What this task involves
From the entries below, output the line with "M150,179L189,200L174,229L135,207Z" and each following line up to and including the line with "M1005,443V460L985,466L981,451Z", exactly as written.

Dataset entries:
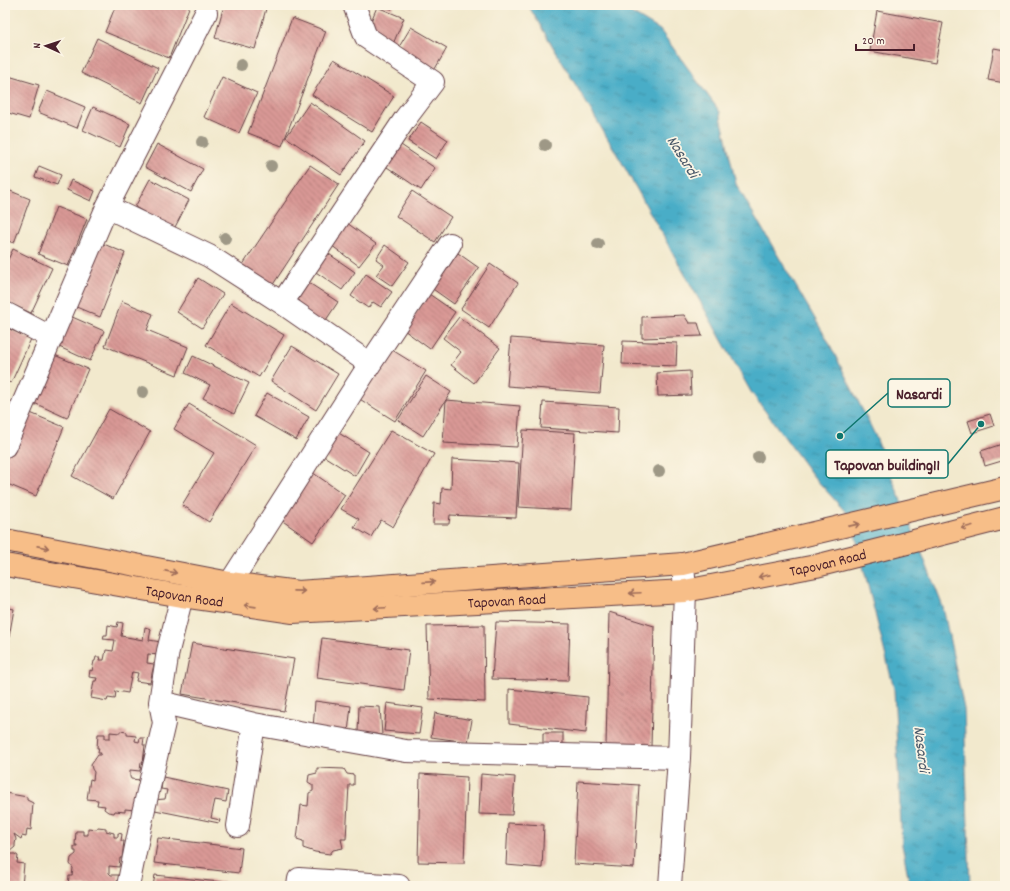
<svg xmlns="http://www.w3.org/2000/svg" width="1010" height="891" viewBox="0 0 1010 891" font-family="Dekko,sans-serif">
  <defs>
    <pattern id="water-ripples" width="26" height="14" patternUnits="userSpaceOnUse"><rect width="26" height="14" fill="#48adc7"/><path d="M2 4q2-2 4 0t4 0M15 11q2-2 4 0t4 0" fill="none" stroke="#3e8ca2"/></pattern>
    <pattern id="building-back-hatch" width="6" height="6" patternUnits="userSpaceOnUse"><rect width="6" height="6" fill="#d99995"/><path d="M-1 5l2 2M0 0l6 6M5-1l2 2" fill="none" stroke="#b27c7a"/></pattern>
  </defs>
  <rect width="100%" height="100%" fill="#fcf5e5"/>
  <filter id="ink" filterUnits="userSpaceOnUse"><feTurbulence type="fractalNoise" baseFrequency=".025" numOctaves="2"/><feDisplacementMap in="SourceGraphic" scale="8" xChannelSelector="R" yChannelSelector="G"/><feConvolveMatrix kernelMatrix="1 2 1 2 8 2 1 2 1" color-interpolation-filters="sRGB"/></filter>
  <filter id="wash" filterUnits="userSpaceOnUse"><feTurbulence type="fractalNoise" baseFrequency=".012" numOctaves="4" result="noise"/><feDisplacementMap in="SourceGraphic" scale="16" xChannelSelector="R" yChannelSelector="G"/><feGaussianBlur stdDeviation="0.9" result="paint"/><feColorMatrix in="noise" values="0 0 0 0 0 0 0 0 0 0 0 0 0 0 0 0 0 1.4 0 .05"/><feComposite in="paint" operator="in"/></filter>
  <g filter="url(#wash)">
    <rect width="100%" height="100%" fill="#f2e9cd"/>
    <path fill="url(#water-ripples)" stroke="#496679" d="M528,5H618L660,30L720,112L736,184L828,341L875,435L943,607L964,709L970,886H910L902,845L894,689L851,518L814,477L751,392L621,161Z"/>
    <g id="blocks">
      <path fill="url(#building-back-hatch)" d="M116,5H190L169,58L105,32Z
        M224,5H267L255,49L215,38Z
        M379,5H393L392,9Z
        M377,7L404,18L393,44L366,33Z
        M877,11L943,23L935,63L870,51Z
        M292,18L326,31L282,146L248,133Z
        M411,27L447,48L432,74L396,52Z
        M97,38L158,68L142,103L81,73Z
        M994,48L1005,50V83L988,80Z
        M334,59L394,96L372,132L312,95Z
        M5,75L39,85L29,119L5,112Z
        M222,77L257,93L239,133L204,117Z
        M47,91L85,107L77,128L38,112Z
        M310,102L365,141L341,175L286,137Z
        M93,107L130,124L120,147L83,130Z
        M421,122L448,140L436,159L408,141Z
        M398,143L435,168L421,190L384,165Z
        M157,144L203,169L191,192L145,167Z
        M310,165L339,184L270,289L240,269Z
        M39,166L61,175L57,185L35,177Z
        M150,179L189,200L174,229L135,207Z
        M71,180L95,191L91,201L67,190Z
        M8,190L30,199L14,243L5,240V200Z
        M412,191L451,217L435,242L396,216Z
        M56,207L87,219L68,266L38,254Z
        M347,223L376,244L359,266L331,245Z
        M99,242L125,253L100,317L74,306Z
        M385,245L409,262L392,286L376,275L384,265L376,259Z
        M13,249L52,268L31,313L5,301V266Z
        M455,251L479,268L454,304L430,287Z
        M326,252L355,272L342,290L313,270Z
        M490,264L518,283L489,328L461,309Z
        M366,274L392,292L381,307L373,302L368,308L351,296Z
        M198,278L223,294L202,328L177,312Z
        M306,281L338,302L322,326L291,305Z
        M429,294L455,312L430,349L404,330Z
        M122,301L153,314L147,330L188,347L177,375L105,346Z
        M231,303L284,335L259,377L206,345Z
        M684,315L689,323H698L702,336L642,338V317Z
        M70,316L104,331L90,361L57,346Z
        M459,317L500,348L474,383L451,365L461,352L443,338Z
        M5,327L31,339L11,383L5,381Z
        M511,338L604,345L600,393L507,386Z
        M623,341L677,343L676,366L622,364Z
        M292,346L338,374L316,410L271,381Z
        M389,348L426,371L395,421L358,398Z
        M52,354L88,369L67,418L32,402Z
        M193,356L249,383L234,414L203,398L210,385L185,373Z
        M690,371L691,395L658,396L657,373Z
        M426,376L451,392L423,436L398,420Z
        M267,393L309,417L296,440L254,416Z
        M446,400L520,406L517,447L443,443Z
        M543,402L619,407L618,433L541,428Z
        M189,404L256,445L209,522L182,505L214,453L174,429Z
        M109,409L150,432L113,499L72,476Z
        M23,410L64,427L36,496L5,483V455Z
        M990,414L994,426L972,433L968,421Z
        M334,430L369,452L355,476L319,453Z
        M391,430L434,454L393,527L381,520L371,537L354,527L359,519L341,509Z
        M523,430L575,433L571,510L518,507Z
        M1005,443V460L985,466L981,451Z
        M452,459L519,463L516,518L450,515L449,524H433L434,503L441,504L442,488L451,489Z
        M306,468L345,495L313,542L274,515Z
        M5,607L14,609L6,654H5Z
        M609,612L654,626L651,747L606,746Z
        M118,622L123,623L121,636L143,640L145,627L151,629L149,640L161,642L159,655L148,654L147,663L154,664L150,683L136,681L138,673L132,672L128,693L116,691L115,699L108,698L107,701L91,698L94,681H96L97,678L89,677L90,670L92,671L94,661H95L96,657H100L99,660H104L106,650L113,651L115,640L103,639L104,635H107L108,625L117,627Z
        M496,622L570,624L568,681L492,679Z
        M484,625L485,702L429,699L427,626Z
        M322,638L409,650L404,690L317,678Z
        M192,643L294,659L284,711L182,694Z
        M509,689L588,697L586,733L509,724Z
        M315,701L351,706L348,732L313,729Z
        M387,703L423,708L419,734L384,731Z
        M359,706L380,707L382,735L358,732Z
        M435,713L472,720L468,742L431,737Z
        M120,731L127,732V735L136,736L135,741L139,742L140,738H144L143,745H145L143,763L141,762L140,771L130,770V777L131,779L140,780L135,810L125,809V812L115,811L114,813L108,812L104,809L105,806L97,805L98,800L87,799L90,779L93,780L94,772L92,769L91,765L98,755H100L101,753H98L99,748H97L98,734H105V738H110V732L120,733Z
        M543,733H563V751H543Z
        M317,768L344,769L347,774L354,775V785H349L346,839H341L343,848L333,850L330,854L315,852L303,848V841L297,839L301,805L308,806L309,793L313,791V785L308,782L309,775L317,773Z
        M420,774L467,777L464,863L418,862Z
        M481,774L515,777L512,815L479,814Z
        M163,777L228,791L226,802L215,800L211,818L220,820L219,823L155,810L153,800L165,799L167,790L161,789Z
        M578,781L639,785L634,868L574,864Z
        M5,793L27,797V800L33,803L31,830L27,829L26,837L22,836L21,839L14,834L16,839L15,844V847L9,852L11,854H15L18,856L17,863L24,864L22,886H5Z
        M508,823L544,825L542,868L506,865Z
        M98,827L106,828V831L114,833V837H118V833L122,834L121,841H124L122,858H120L119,867L109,866V873L111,875H119L118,884L120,886H68L69,876H72L73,868L70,864L71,858L76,854V851H74V846H77V845H75L76,831H83V835H88V828L97,829Z
        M158,838L242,848L239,873L154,863Z
        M155,875L238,884V886H153Z"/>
    </g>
  </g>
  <g filter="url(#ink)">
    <use href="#blocks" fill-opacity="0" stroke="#633d43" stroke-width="1"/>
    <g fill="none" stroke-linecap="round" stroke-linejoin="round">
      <g stroke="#633d43" stroke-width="24">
        <path id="minor" d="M107,207L206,13
          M282,303L405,119L433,82L366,37L354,5
          M5,313L52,338
          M5,446L107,207L209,256L282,303L370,364
          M230,583L370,364L450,244
          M160,702L254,724L406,751L679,758
          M238,826L254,724
          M128,886L143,813L164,723L160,702L168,651L182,596
          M298,886L299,879L399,886
          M670,886L679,758L685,591L683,564"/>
      </g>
      <g stroke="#633d43" stroke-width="24">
        <g id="major">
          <path d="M5,540L230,583L298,592L683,564L1005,488"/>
          <path id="s1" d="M5,565L182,596L293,612L685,591L816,566L1005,518"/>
        </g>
      </g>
      <use href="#minor" stroke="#fff" stroke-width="22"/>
      <use href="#major" stroke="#f7be88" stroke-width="22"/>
    </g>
    <g fill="#9e9886">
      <circle cx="241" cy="65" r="6"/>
      <circle cx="202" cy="142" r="6"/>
      <circle cx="545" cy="145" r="6"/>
      <circle cx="271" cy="166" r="6"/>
      <circle cx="225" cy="238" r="6"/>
      <circle cx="598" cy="244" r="6"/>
      <circle cx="143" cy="392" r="6"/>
      <circle cx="758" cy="457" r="6"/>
      <circle cx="659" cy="471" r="6"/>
    </g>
    <defs><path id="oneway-shaft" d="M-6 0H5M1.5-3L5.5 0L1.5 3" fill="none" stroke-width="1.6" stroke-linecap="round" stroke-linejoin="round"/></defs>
    <g stroke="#a06e5a">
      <use href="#oneway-shaft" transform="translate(854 525) rotate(-13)"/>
      <use href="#oneway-shaft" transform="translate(967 527) rotate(166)"/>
      <use href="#oneway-shaft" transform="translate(43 547) rotate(11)"/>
      <use href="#oneway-shaft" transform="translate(171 572) rotate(11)"/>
      <use href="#oneway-shaft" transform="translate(764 576) rotate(169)"/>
      <use href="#oneway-shaft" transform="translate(429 582) rotate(-4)"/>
      <use href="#oneway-shaft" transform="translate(299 591) rotate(1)"/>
      <use href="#oneway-shaft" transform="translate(635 593) rotate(177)"/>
      <use href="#oneway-shaft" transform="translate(250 606) rotate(-172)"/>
      <use href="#oneway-shaft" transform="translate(380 608) rotate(177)"/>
    </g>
  </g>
  <g text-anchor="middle" stroke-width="3.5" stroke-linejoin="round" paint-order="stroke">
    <g font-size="15" fill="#4a1f2b" stroke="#fcf5e5">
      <text dy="5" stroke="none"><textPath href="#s1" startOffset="830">Tapovan Road</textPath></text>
      <text dy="5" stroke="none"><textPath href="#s1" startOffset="182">Tapovan Road</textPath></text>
      <text dy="5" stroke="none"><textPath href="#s1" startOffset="506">Tapovan Road</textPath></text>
    </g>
    <g font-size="16" font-style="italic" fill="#495869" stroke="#fcf5e5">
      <text transform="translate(684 156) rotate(58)" y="6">Nasardi</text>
      <text transform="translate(923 749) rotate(83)" y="6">Nasardi</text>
    </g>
  </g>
  <path fill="none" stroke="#0f766e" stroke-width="1.5" d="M840 436L888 393M981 424L948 464"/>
  <g fill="#0f766e" stroke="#fcf5e5" stroke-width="1.5">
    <circle cx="840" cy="436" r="4"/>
    <circle cx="981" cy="424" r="4"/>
  </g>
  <g fill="#fcf5e5" stroke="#0f766e" stroke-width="1.5">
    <rect x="888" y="379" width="62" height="28" rx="4"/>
    <rect x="826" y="450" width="122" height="28" rx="4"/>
  </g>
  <g font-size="16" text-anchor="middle" font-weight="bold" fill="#4a1f2b">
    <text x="919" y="399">Nasardi</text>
    <text x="887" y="470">Tapovan building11</text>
  </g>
  <rect width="1010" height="891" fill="none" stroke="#fcf5e5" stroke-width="20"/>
  <g transform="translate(46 46) rotate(273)" stroke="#fcf5e5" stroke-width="3" paint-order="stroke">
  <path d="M0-3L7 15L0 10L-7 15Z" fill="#4a1f2b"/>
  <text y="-6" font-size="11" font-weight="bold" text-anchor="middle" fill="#4a1f2b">N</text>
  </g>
  <path d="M856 44v6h58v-6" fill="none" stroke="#4a1f2b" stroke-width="2"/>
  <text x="862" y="44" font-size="12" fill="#4a1f2b" stroke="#fcf5e5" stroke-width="3" paint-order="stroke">20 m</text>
</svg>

Answer space
        M150,179L189,200L174,229L135,207Z
        M71,180L95,191L91,201L67,190Z
        M8,190L30,199L14,243L5,240V200Z
        M412,191L451,217L435,242L396,216Z
        M56,207L87,219L68,266L38,254Z
        M347,223L376,244L359,266L331,245Z
        M99,242L125,253L100,317L74,306Z
        M385,245L409,262L392,286L376,275L384,265L376,259Z
        M13,249L52,268L31,313L5,301V266Z
        M455,251L479,268L454,304L430,287Z
        M326,252L355,272L342,290L313,270Z
        M490,264L518,283L489,328L461,309Z
        M366,274L392,292L381,307L373,302L368,308L351,296Z
        M198,278L223,294L202,328L177,312Z
        M306,281L338,302L322,326L291,305Z
        M429,294L455,312L430,349L404,330Z
        M122,301L153,314L147,330L188,347L177,375L105,346Z
        M231,303L284,335L259,377L206,345Z
        M684,315L689,323H698L702,336L642,338V317Z
        M70,316L104,331L90,361L57,346Z
        M459,317L500,348L474,383L451,365L461,352L443,338Z
        M5,327L31,339L11,383L5,381Z
        M511,338L604,345L600,393L507,386Z
        M623,341L677,343L676,366L622,364Z
        M292,346L338,374L316,410L271,381Z
        M389,348L426,371L395,421L358,398Z
        M52,354L88,369L67,418L32,402Z
        M193,356L249,383L234,414L203,398L210,385L185,373Z
        M690,371L691,395L658,396L657,373Z
        M426,376L451,392L423,436L398,420Z
        M267,393L309,417L296,440L254,416Z
        M446,400L520,406L517,447L443,443Z
        M543,402L619,407L618,433L541,428Z
        M189,404L256,445L209,522L182,505L214,453L174,429Z
        M109,409L150,432L113,499L72,476Z
        M23,410L64,427L36,496L5,483V455Z
        M990,414L994,426L972,433L968,421Z
        M334,430L369,452L355,476L319,453Z
        M391,430L434,454L393,527L381,520L371,537L354,527L359,519L341,509Z
        M523,430L575,433L571,510L518,507Z
        M1005,443V460L985,466L981,451Z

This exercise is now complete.